En conséquence des listes d’attente pour l’accès aux soins et du manque d’équipements, les systèmes étatisés sont beaucoup moins performants en termes de résultats. Les violations des droits de liberté des patients et des consommateurs comme ceux des médecins sont systématiquement inévitables dans de tels systèmes.
5. Encourager l’entrepreneuriat
La politique actuelle de la santé fige le système dans un carcan de structures qui évolueraient naturellement sous un régime de liberté. Les entrepreneurs du secteur de la santé devraient pouvoir déterminer comment fournir des services mieux adaptés, de meilleure qualité, à des coûts inférieurs, qu’actuellement. Les développements récents, comme les cliniques ambulatoires dans les centres commerciaux ou les gares, qui ne sont problématiques qu’en raison du financement collectivisé mais amènent une réelle amélioration pour le patient ou le consommateur, montrent dans quelle direction le secteur peut évoluer : ces cliniques sont en général ouvertes le soir et le week-end et permettent de recevoir des soins rapidement, sans déranger son emploi du temps ordinaire et en évitant les services d’urgence des hôpitaux.

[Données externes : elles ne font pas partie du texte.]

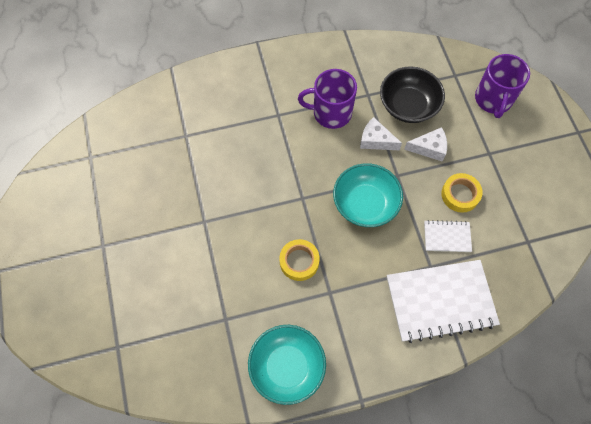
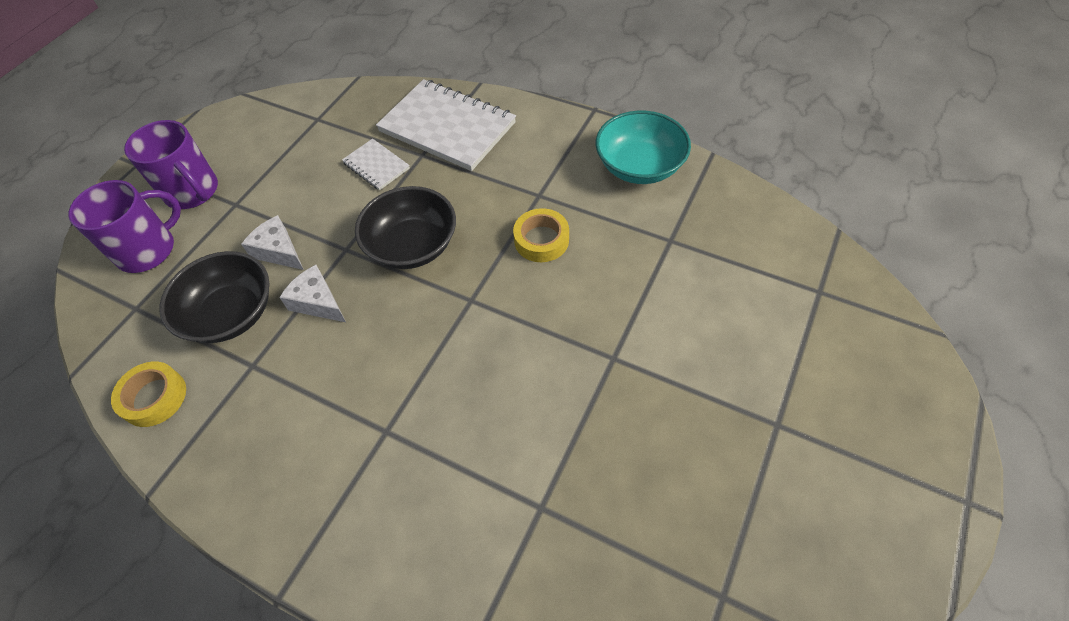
camera: 135 degrees left, 10 degrees down
(331, 113) = (321, 378): purple mug -> purple mug (192, 191)
(365, 204) = (412, 245): turquoise bowl -> black bowl
(375, 140) = (317, 302): white cheese -> white cheese turned 150 degrees clockwise
(460, 195) = (315, 189): yellow tape -> yellow tape (154, 397)

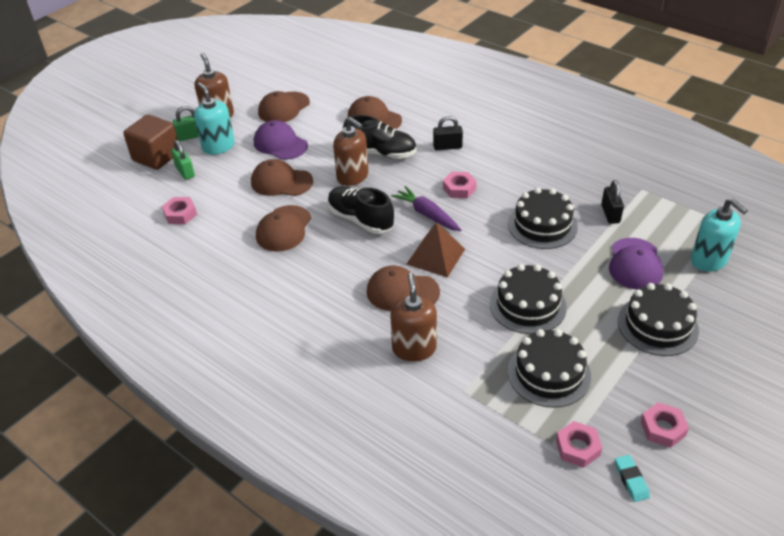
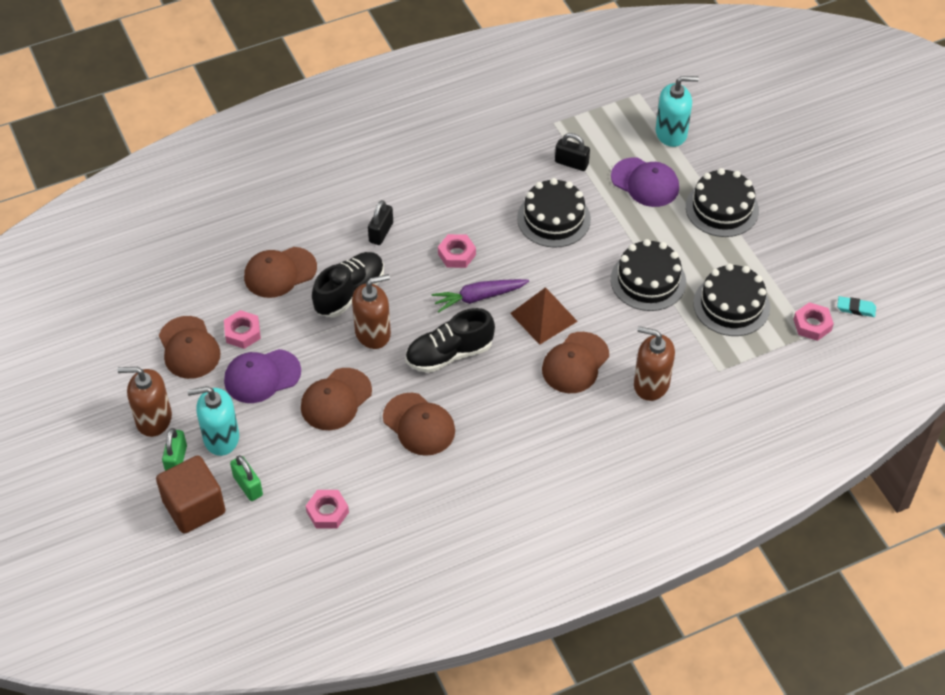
camera: 65 degrees left, 10 degrees up
(185, 172) = (248, 486): green padlock -> green padlock turned 60 degrees clockwise
(663, 428) = (822, 264): pink nut -> pink nut (242, 332)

D’autres innovations incluent les cliniques spécialisées des groupes d’hôpitaux privés, qui traitent les patients non seule-ment à moindre coût, mais mieux que les hôpitaux dispersés Avec le développement d’internet et de solutions numériques, la télémédecine permet également de recevoir certains soins à des coûts plus compétitifs, tout en facilitant la communication entre le patient ou le consommateur et le médecin ou le personnel médical.
6. Développer les comptes d’épargne-santé
La prévoyance individuelle peut prendre la forme de comptes d’épargne-santé, complémentés par une assurance maladie pour les grands risques.
Les apports au compte d’épargne-santé devraient être déductibles du revenu imposable. Ils serviraient à financer les petites dépenses de santé (jusqu’à 2000 à 3000 francs par an au minimum), dont les primes d’assurance maladie pour les grands risques. Le compte d’épargne-santé, en demeurant la propriété de son détenteur, incite à la consommation efficiente de soins. Le compte d’épargne-santé favoriserait aussi la prévention, une meilleure gestion des maladies chroniques et la conscience des coûts des médicaments et des traitements chez les patients et les consommateurs, de même que chez les prestataires, ce qui diminuerait sensiblement le nombre d’actes médicaux inutiles et inefficients et encouragerait les comportements favorables à la santé, comme l’équilibre alimentaire ou le sport régulier.
7. Mettre en oeuvre la transition
L’innovation médicale permettrait également de baisser le prix des soins grâce à la concurrence, comme c’est le cas de toutes les branches économiques laissées aux marchés.
Une réforme raisonnable du système doit donc s’articuler autour de quatre axes simultanés :
• Individualisation et libéralisation de l’assurance maladie.
• Désétatisation des hôpitaux.
• Défiscalisation des comptes d’épargne-santé.
• Libéralisation de la médecine.
Avec cet ensemble de mesures, le flop onéreux que constitue la politique suisse de la santé depuis l’introduction d’une législation encore plus mal raisonnée que la précédente, pourrait laisser la place à un système plus performant et meilleur marché pour tous les résidents.